EXERCISE REQUIREMENTS: This exercise asks for the entries below to be printed exactly.

TASK INPUT:
————
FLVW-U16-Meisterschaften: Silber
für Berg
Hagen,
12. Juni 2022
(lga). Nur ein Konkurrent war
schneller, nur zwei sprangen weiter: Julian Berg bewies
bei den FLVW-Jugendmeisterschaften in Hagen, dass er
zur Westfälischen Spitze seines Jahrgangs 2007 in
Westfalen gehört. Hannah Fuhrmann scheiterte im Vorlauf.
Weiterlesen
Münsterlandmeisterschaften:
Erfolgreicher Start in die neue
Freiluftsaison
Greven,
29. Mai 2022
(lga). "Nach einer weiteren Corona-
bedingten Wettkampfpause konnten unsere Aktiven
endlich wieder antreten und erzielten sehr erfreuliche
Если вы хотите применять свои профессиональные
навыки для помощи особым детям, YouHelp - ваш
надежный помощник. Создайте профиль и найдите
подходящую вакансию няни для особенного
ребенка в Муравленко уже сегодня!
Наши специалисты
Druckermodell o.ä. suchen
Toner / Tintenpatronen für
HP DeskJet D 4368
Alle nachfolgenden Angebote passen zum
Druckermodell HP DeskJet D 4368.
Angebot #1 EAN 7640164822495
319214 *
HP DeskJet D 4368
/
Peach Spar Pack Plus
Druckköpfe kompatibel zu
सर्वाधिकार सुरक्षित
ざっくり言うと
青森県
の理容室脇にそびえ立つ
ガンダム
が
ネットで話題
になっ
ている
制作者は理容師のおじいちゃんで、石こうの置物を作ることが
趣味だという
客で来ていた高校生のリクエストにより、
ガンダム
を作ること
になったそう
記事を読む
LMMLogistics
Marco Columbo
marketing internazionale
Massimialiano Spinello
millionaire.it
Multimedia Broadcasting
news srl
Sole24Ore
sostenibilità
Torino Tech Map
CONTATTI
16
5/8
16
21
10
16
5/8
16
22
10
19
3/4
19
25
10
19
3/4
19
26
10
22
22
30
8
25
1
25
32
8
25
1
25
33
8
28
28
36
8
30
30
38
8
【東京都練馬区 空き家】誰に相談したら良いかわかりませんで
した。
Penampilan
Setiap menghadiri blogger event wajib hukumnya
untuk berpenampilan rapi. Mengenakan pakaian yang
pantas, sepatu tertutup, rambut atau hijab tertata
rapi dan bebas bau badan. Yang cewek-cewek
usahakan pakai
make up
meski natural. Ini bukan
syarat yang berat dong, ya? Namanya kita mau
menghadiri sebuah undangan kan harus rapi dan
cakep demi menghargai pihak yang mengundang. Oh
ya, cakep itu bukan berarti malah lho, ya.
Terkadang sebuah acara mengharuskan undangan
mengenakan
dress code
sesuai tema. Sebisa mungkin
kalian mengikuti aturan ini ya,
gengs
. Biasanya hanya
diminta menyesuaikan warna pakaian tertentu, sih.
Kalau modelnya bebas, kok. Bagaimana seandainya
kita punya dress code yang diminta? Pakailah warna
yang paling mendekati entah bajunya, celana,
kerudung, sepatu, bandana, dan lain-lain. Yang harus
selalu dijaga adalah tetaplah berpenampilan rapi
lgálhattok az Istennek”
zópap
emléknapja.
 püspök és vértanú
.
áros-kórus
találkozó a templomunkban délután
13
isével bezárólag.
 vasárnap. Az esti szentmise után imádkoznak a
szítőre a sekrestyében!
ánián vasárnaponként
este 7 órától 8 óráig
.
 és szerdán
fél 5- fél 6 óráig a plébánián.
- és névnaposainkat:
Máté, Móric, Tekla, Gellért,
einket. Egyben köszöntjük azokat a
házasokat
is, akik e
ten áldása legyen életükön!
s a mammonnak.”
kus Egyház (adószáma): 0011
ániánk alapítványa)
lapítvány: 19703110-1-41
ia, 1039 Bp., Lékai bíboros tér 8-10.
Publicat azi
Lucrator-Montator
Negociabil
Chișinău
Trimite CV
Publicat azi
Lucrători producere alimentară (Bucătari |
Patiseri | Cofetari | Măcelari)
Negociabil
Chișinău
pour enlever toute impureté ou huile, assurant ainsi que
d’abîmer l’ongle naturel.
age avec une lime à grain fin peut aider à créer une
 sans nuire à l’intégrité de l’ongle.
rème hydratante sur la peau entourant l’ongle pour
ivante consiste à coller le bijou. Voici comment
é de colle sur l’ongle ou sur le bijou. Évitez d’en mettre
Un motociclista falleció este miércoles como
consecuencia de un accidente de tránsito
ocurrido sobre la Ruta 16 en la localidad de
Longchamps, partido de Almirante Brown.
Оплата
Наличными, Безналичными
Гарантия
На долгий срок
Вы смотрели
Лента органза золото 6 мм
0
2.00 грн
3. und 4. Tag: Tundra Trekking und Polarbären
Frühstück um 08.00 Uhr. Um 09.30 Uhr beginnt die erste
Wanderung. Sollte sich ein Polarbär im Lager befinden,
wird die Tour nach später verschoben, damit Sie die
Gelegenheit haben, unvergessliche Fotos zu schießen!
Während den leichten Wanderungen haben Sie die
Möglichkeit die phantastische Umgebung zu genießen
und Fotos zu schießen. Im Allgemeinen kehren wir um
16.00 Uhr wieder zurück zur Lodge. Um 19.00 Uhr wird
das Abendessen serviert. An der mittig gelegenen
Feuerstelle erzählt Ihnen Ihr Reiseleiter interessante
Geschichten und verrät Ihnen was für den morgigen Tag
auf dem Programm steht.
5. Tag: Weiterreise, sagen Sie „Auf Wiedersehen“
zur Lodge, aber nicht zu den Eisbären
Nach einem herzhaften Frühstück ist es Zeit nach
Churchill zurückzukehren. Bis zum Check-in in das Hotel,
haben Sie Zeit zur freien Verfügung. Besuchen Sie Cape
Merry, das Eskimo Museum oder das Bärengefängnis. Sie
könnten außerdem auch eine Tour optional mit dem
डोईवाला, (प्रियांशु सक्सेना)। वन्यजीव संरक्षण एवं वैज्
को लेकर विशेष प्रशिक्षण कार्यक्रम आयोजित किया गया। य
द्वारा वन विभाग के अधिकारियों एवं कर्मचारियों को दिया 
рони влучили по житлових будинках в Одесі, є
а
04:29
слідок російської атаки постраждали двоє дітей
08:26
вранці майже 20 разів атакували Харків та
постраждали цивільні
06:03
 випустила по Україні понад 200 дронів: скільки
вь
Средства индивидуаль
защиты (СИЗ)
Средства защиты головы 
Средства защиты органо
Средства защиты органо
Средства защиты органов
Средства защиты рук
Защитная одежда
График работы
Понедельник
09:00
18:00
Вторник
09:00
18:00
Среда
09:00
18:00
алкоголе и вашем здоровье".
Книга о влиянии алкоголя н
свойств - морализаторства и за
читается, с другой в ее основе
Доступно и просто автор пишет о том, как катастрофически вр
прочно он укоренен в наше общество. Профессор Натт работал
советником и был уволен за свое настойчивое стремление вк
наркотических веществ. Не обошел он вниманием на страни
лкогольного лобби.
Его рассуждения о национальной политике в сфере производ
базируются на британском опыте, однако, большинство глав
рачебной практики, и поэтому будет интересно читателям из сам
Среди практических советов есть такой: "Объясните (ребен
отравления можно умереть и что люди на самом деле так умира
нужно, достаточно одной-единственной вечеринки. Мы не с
————
SOLUTION TO THE PROBLEM:
FLVW-U16-Meisterschaften: Silber
für Berg
Hagen,
12. Juni 2022
(lga). Nur ein Konkurrent war
schneller, nur zwei sprangen weiter: Julian Berg bewies
bei den FLVW-Jugendmeisterschaften in Hagen, dass er
zur Westfälischen Spitze seines Jahrgangs 2007 in
Westfalen gehört. Hannah Fuhrmann scheiterte im Vorlauf.
Weiterlesen
Münsterlandmeisterschaften:
Erfolgreicher Start in die neue
Freiluftsaison
Greven,
29. Mai 2022
(lga). "Nach einer weiteren Corona-
bedingten Wettkampfpause konnten unsere Aktiven
endlich wieder antreten und erzielten sehr erfreuliche
Если вы хотите применять свои профессиональные
навыки для помощи особым детям, YouHelp - ваш
надежный помощник. Создайте профиль и найдите
подходящую вакансию няни для особенного
ребенка в Муравленко уже сегодня!
Наши специалисты
Druckermodell o.ä. suchen
Toner / Tintenpatronen für
HP DeskJet D 4368
Alle nachfolgenden Angebote passen zum
Druckermodell HP DeskJet D 4368.
Angebot #1 EAN 7640164822495
319214 *
HP DeskJet D 4368
/
Peach Spar Pack Plus
Druckköpfe kompatibel zu
सर्वाधिकार सुरक्षित
ざっくり言うと
青森県
の理容室脇にそびえ立つ
ガンダム
が
ネットで話題
になっ
ている
制作者は理容師のおじいちゃんで、石こうの置物を作ることが
趣味だという
客で来ていた高校生のリクエストにより、
ガンダム
を作ること
になったそう
記事を読む
LMMLogistics
Marco Columbo
marketing internazionale
Massimialiano Spinello
millionaire.it
Multimedia Broadcasting
news srl
Sole24Ore
sostenibilità
Torino Tech Map
CONTATTI
16
5/8
16
21
10
16
5/8
16
22
10
19
3/4
19
25
10
19
3/4
19
26
10
22
22
30
8
25
1
25
32
8
25
1
25
33
8
28
28
36
8
30
30
38
8
【東京都練馬区 空き家】誰に相談したら良いかわかりませんで
した。
Penampilan
Setiap menghadiri blogger event wajib hukumnya
untuk berpenampilan rapi. Mengenakan pakaian yang
pantas, sepatu tertutup, rambut atau hijab tertata
rapi dan bebas bau badan. Yang cewek-cewek
usahakan pakai
make up
meski natural. Ini bukan
syarat yang berat dong, ya? Namanya kita mau
menghadiri sebuah undangan kan harus rapi dan
cakep demi menghargai pihak yang mengundang. Oh
ya, cakep itu bukan berarti malah lho, ya.
Terkadang sebuah acara mengharuskan undangan
mengenakan
dress code
sesuai tema. Sebisa mungkin
kalian mengikuti aturan ini ya,
gengs
. Biasanya hanya
diminta menyesuaikan warna pakaian tertentu, sih.
Kalau modelnya bebas, kok. Bagaimana seandainya
kita punya dress code yang diminta? Pakailah warna
yang paling mendekati entah bajunya, celana,
kerudung, sepatu, bandana, dan lain-lain. Yang harus
selalu dijaga adalah tetaplah berpenampilan rapi
lgálhattok az Istennek”
zópap
emléknapja.
 püspök és vértanú
.
áros-kórus
találkozó a templomunkban délután
13
isével bezárólag.
 vasárnap. Az esti szentmise után imádkoznak a
szítőre a sekrestyében!
ánián vasárnaponként
este 7 órától 8 óráig
.
 és szerdán
fél 5- fél 6 óráig a plébánián.
- és névnaposainkat:
Máté, Móric, Tekla, Gellért,
einket. Egyben köszöntjük azokat a
házasokat
is, akik e
ten áldása legyen életükön!
s a mammonnak.”
kus Egyház (adószáma): 0011
ániánk alapítványa)
lapítvány: 19703110-1-41
ia, 1039 Bp., Lékai bíboros tér 8-10.
Publicat azi
Lucrator-Montator
Negociabil
Chișinău
Trimite CV
Publicat azi
Lucrători producere alimentară (Bucătari |
Patiseri | Cofetari | Măcelari)
Negociabil
Chișinău
pour enlever toute impureté ou huile, assurant ainsi que
d’abîmer l’ongle naturel.
age avec une lime à grain fin peut aider à créer une
 sans nuire à l’intégrité de l’ongle.
rème hydratante sur la peau entourant l’ongle pour
ivante consiste à coller le bijou. Voici comment
é de colle sur l’ongle ou sur le bijou. Évitez d’en mettre
Un motociclista falleció este miércoles como
consecuencia de un accidente de tránsito
ocurrido sobre la Ruta 16 en la localidad de
Longchamps, partido de Almirante Brown.
Оплата
Наличными, Безналичными
Гарантия
На долгий срок
Вы смотрели
Лента органза золото 6 мм
0
2.00 грн
3. und 4. Tag: Tundra Trekking und Polarbären
Frühstück um 08.00 Uhr. Um 09.30 Uhr beginnt die erste
Wanderung. Sollte sich ein Polarbär im Lager befinden,
wird die Tour nach später verschoben, damit Sie die
Gelegenheit haben, unvergessliche Fotos zu schießen!
Während den leichten Wanderungen haben Sie die
Möglichkeit die phantastische Umgebung zu genießen
und Fotos zu schießen. Im Allgemeinen kehren wir um
16.00 Uhr wieder zurück zur Lodge. Um 19.00 Uhr wird
das Abendessen serviert. An der mittig gelegenen
Feuerstelle erzählt Ihnen Ihr Reiseleiter interessante
Geschichten und verrät Ihnen was für den morgigen Tag
auf dem Programm steht.
5. Tag: Weiterreise, sagen Sie „Auf Wiedersehen“
zur Lodge, aber nicht zu den Eisbären
Nach einem herzhaften Frühstück ist es Zeit nach
Churchill zurückzukehren. Bis zum Check-in in das Hotel,
haben Sie Zeit zur freien Verfügung. Besuchen Sie Cape
Merry, das Eskimo Museum oder das Bärengefängnis. Sie
könnten außerdem auch eine Tour optional mit dem
डोईवाला, (प्रियांशु सक्सेना)। वन्यजीव संरक्षण एवं वैज्
को लेकर विशेष प्रशिक्षण कार्यक्रम आयोजित किया गया। य
द्वारा वन विभाग के अधिकारियों एवं कर्मचारियों को दिया 
рони влучили по житлових будинках в Одесі, є
а
04:29
слідок російської атаки постраждали двоє дітей
08:26
вранці майже 20 разів атакували Харків та
постраждали цивільні
06:03
 випустила по Україні понад 200 дронів: скільки
вь
Средства индивидуаль
защиты (СИЗ)
Средства защиты головы 
Средства защиты органо
Средства защиты органо
Средства защиты органов
Средства защиты рук
Защитная одежда
График работы
Понедельник
09:00
18:00
Вторник
09:00
18:00
Среда
09:00
18:00
алкоголе и вашем здоровье".
Книга о влиянии алкоголя н
свойств - морализаторства и за
читается, с другой в ее основе
Доступно и просто автор пишет о том, как катастрофически вр
прочно он укоренен в наше общество. Профессор Натт работал
советником и был уволен за свое настойчивое стремление вк
наркотических веществ. Не обошел он вниманием на страни
лкогольного лобби.
Его рассуждения о национальной политике в сфере производ
базируются на британском опыте, однако, большинство глав
рачебной практики, и поэтому будет интересно читателям из сам
Среди практических советов есть такой: "Объясните (ребен
отравления можно умереть и что люди на самом деле так умира
нужно, достаточно одной-единственной вечеринки. Мы не с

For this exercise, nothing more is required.